On the tax side, Sheiner told mayors about a number of new proposals in the bill that are designed to assist local governments:

  • Tax credit bond option that would give state and local governments the option of issuing a tax credit bond instead of a tax-exempt government obligation bond;

  • A provision excluding Tax-Exempt Private Activity Bonds from the alternative minimum tax (AMT);

  • School construction bonds that would assist state and local governments with the construction, rehabilitation and repair of public schools;

  • A provision repealing a 3 percent withholding requirement, which forces state and local governments to withhold 3 percent on any payment made to contractors providing goods and services if such contractors receive federal funds; and

  • A new category of recovery zone bonds designed to spur investment in economically distressed communities that have high incidence of poverty, unemployment and home foreclosures.

Credit Crisis

Decker explained that the downturn in the economy has made it very difficult for many local governments to borrow money at reasonable rates both for short-term and long-term needs. He said the loss of liquidity in the securities market has diminished demands for municipal bonds. And, Auction Rate Securities, often used to address short-term financing needs have been abandoned by investors.

Decker told mayors that the Treasury Department, under the Bush Administration had taken the position that the Troubled Asset Relief Program (TARP), which is designed to buy up troubled assets, applies to commercial paper held by banks and financial institutions but not state and local governments. However, the House has passed legislation clarifying that TARP can be used to assist state and local governments, and the new Administration has also expressed the view that TARP should be used to assist state and local governments.

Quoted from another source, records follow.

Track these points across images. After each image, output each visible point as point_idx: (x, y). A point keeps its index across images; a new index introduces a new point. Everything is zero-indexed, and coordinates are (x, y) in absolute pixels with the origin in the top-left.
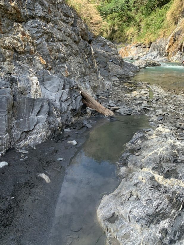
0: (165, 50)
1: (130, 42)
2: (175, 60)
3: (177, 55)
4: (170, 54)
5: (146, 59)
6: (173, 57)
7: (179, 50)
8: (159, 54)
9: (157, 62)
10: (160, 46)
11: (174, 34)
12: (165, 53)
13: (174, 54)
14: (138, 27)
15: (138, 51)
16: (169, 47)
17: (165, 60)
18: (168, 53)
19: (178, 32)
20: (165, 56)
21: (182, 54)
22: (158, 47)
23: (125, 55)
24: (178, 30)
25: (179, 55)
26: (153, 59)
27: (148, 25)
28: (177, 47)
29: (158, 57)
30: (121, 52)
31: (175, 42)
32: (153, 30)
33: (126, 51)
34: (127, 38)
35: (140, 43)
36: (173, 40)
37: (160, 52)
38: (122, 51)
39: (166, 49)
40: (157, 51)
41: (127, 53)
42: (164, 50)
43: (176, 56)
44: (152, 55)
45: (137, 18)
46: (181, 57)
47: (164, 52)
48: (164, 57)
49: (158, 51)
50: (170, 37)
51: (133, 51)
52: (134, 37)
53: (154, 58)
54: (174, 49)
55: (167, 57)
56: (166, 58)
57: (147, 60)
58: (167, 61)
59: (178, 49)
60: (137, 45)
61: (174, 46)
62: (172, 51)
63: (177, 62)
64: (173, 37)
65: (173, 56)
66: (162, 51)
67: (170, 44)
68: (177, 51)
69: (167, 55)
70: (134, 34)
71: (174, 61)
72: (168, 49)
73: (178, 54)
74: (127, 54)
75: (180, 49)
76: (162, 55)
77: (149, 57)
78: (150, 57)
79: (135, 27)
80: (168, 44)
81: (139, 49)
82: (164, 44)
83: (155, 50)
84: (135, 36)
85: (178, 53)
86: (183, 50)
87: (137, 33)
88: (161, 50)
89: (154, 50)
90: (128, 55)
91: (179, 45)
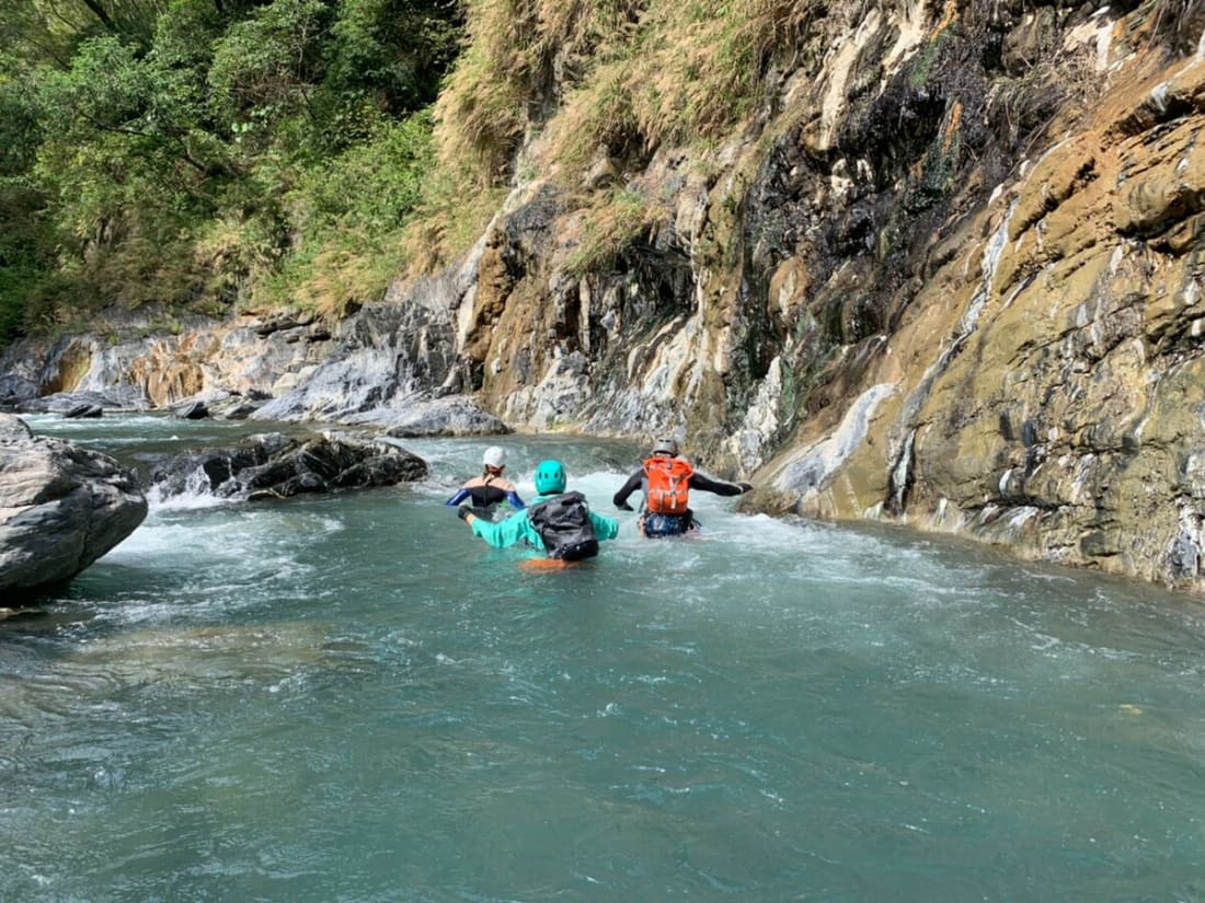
0: (451, 340)
1: (222, 306)
2: (550, 419)
3: (550, 374)
4: (493, 366)
5: (298, 408)
6: (525, 395)
7: (564, 343)
8: (410, 368)
9: (398, 434)
10: (410, 313)
11: (502, 228)
12: (455, 368)
13: (529, 370)
14: (272, 224)
15: (271, 359)
16: (481, 321)
17: (463, 418)
18: (478, 364)
19: (527, 211)
20: (459, 387)
21: (585, 372)
22: (397, 317)
23: (171, 391)
24: (525, 200)
25: (568, 379)
26: (362, 409)
27: (331, 207)
28: (541, 317)
29: (399, 395)
30: (149, 365)
31: (521, 284)
32: (359, 232)
33: (185, 359)
34: (199, 279)
35: (285, 310)
36: (500, 268)
37: (413, 357)
38: (155, 361)
39: (461, 337)
40: (392, 344)
41: (195, 372)
42: (444, 347)
43: (543, 384)
44: (353, 376)
45: (263, 175)
46: (588, 390)
47: (450, 359)
48: (448, 392)
49: (400, 348)
50: (478, 252)
51: (240, 360)
52: (247, 281)
53: (369, 399)
54: (519, 329)
55: (477, 395)
56: (469, 399)
57: (312, 420)
58: (482, 427)
59: (551, 332)
60: (269, 322)
61: (520, 307)
62: (507, 346)
63: (562, 429)
64: (496, 245)
65: (523, 382)
66: (431, 345)
67: (486, 298)
68: (549, 344)
69: (476, 376)
70: (242, 258)
71: (538, 424)
72: (472, 337)
73: (560, 372)
74: (191, 380)
75: (567, 329)
76: (438, 383)
77: (327, 395)
78: (337, 397)
79: (253, 220)
80: (469, 297)
81: (281, 350)
82: (437, 302)
83: (376, 338)
84: (251, 273)
85: (557, 363)
86: (586, 340)
87: (267, 253)
88: (423, 344)
89: (369, 343)
90: (200, 388)
91: (557, 306)
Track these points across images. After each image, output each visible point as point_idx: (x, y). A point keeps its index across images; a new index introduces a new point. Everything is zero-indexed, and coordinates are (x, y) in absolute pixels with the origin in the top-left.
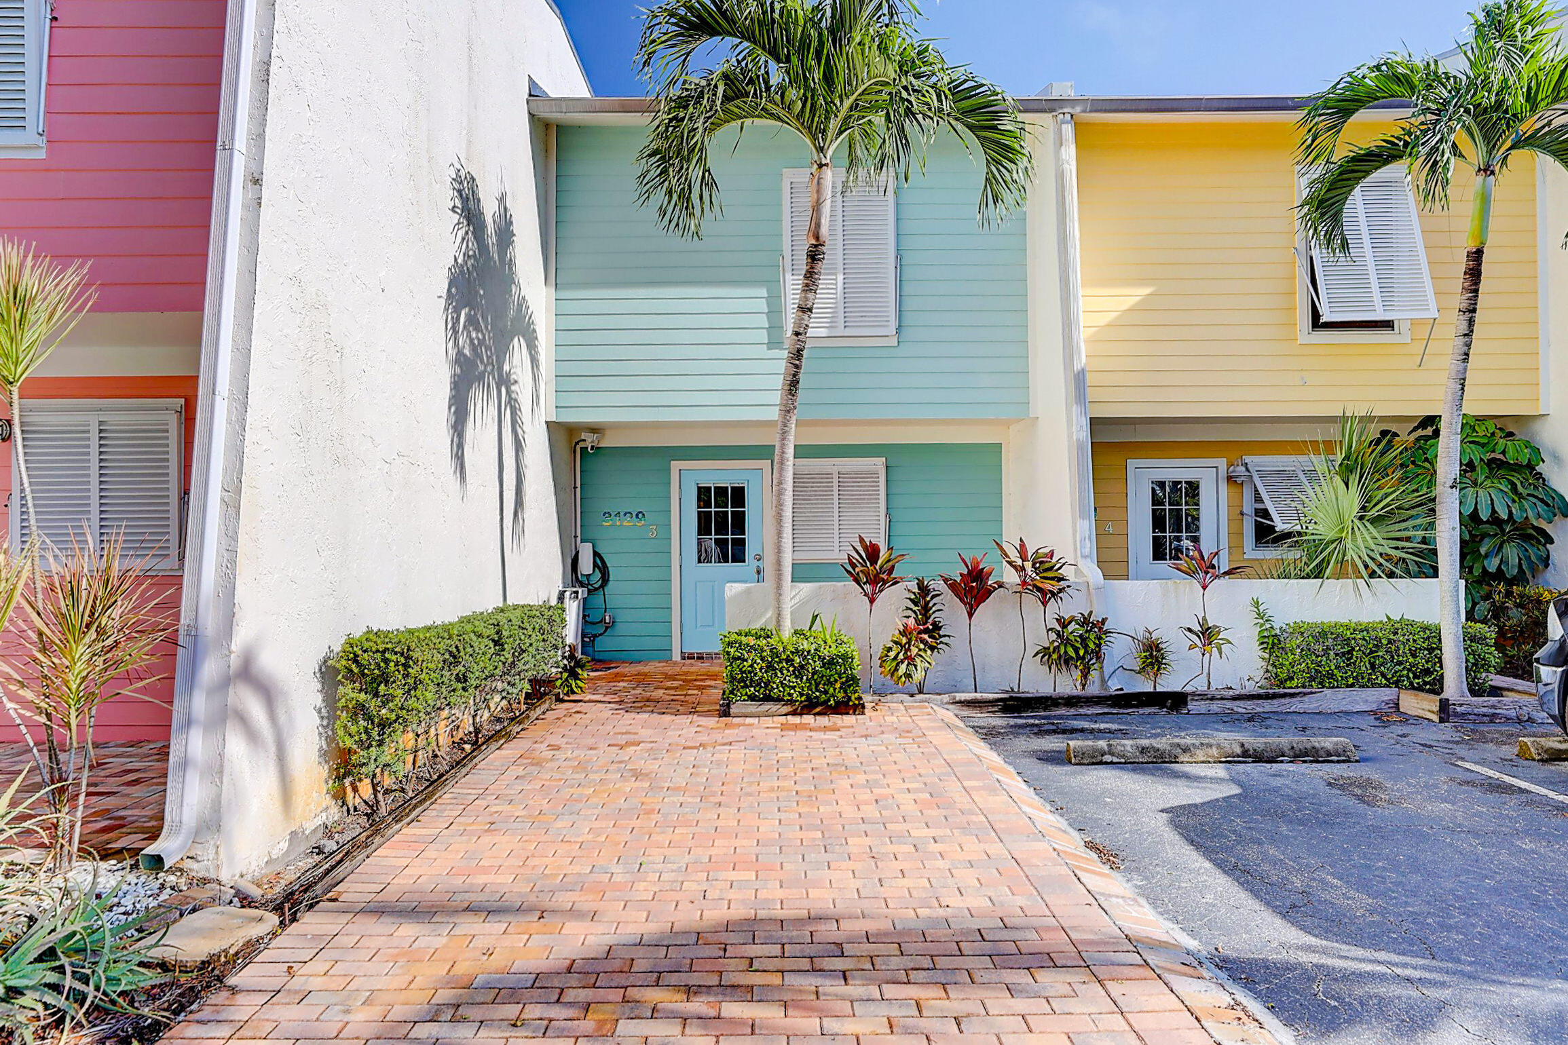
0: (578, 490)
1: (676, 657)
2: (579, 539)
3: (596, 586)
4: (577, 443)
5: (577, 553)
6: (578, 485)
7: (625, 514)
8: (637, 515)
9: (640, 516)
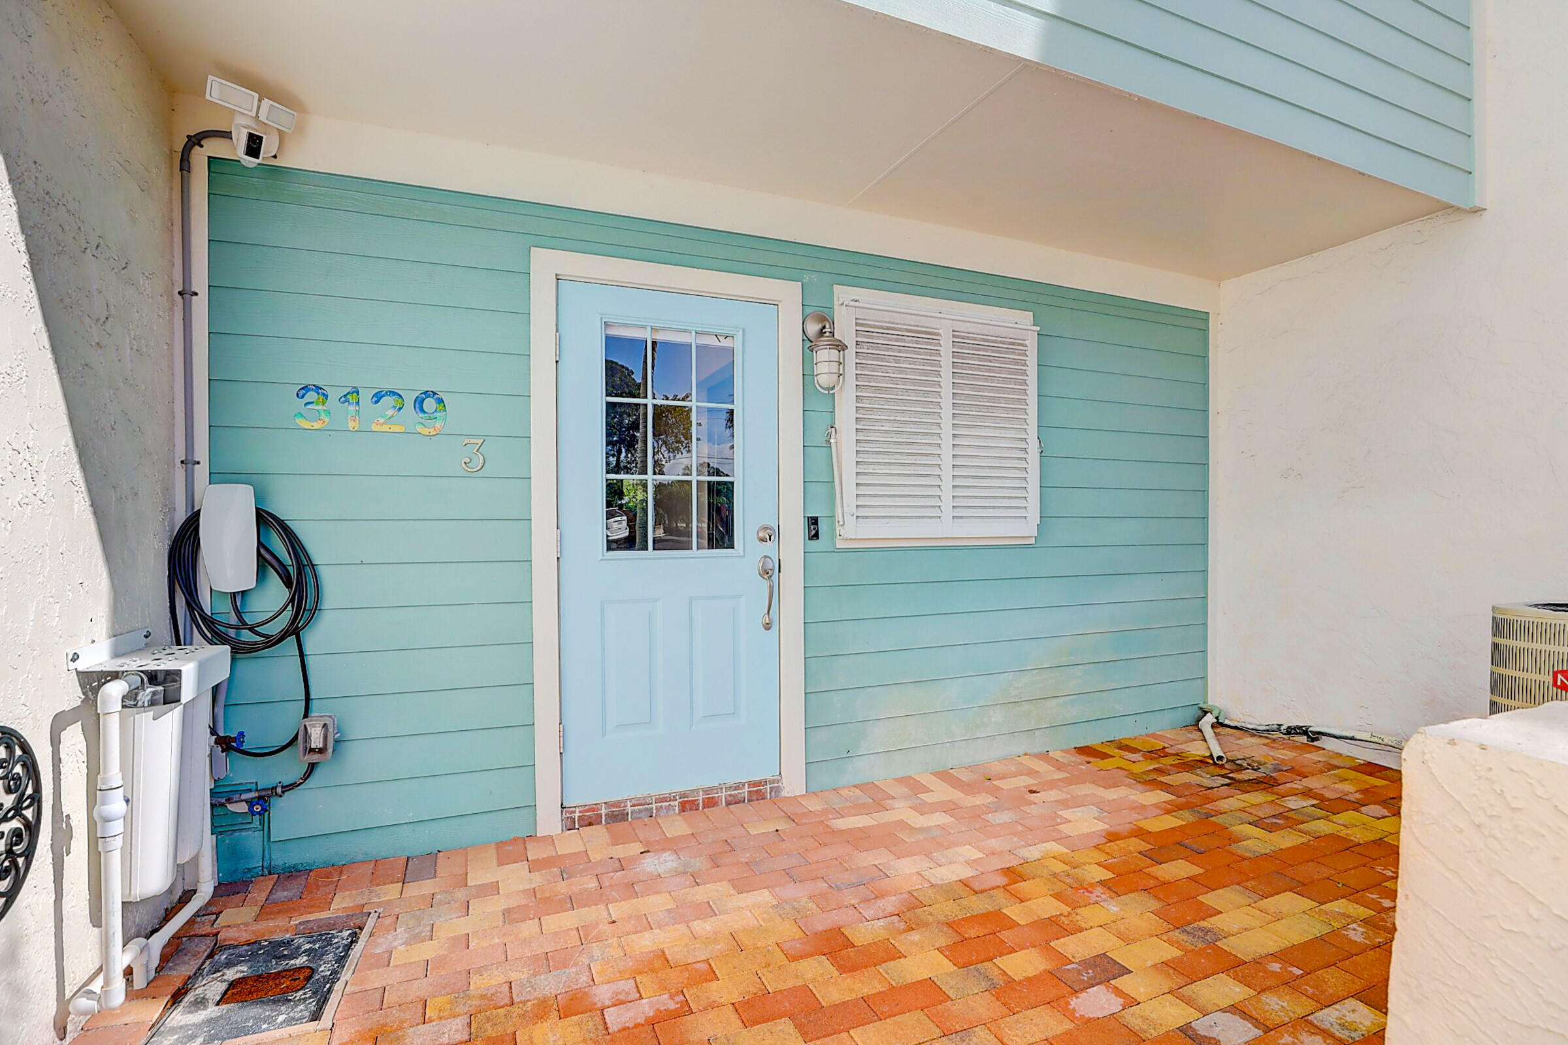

He also mentioned that provisions have been included in the Economic Recovery bill that would: (1) increase the annual issuance limit for bank purchases of bonds by small municipalities from $10 million to $30 million annually and allow banks to hold up to two percent of their assets in municipal bonds; and (2) excluding tax-exempt private activity bonds from the alternative minimum tax. These provisions should increase bank demand for municipal bonds and lower financing costs for state and local governments.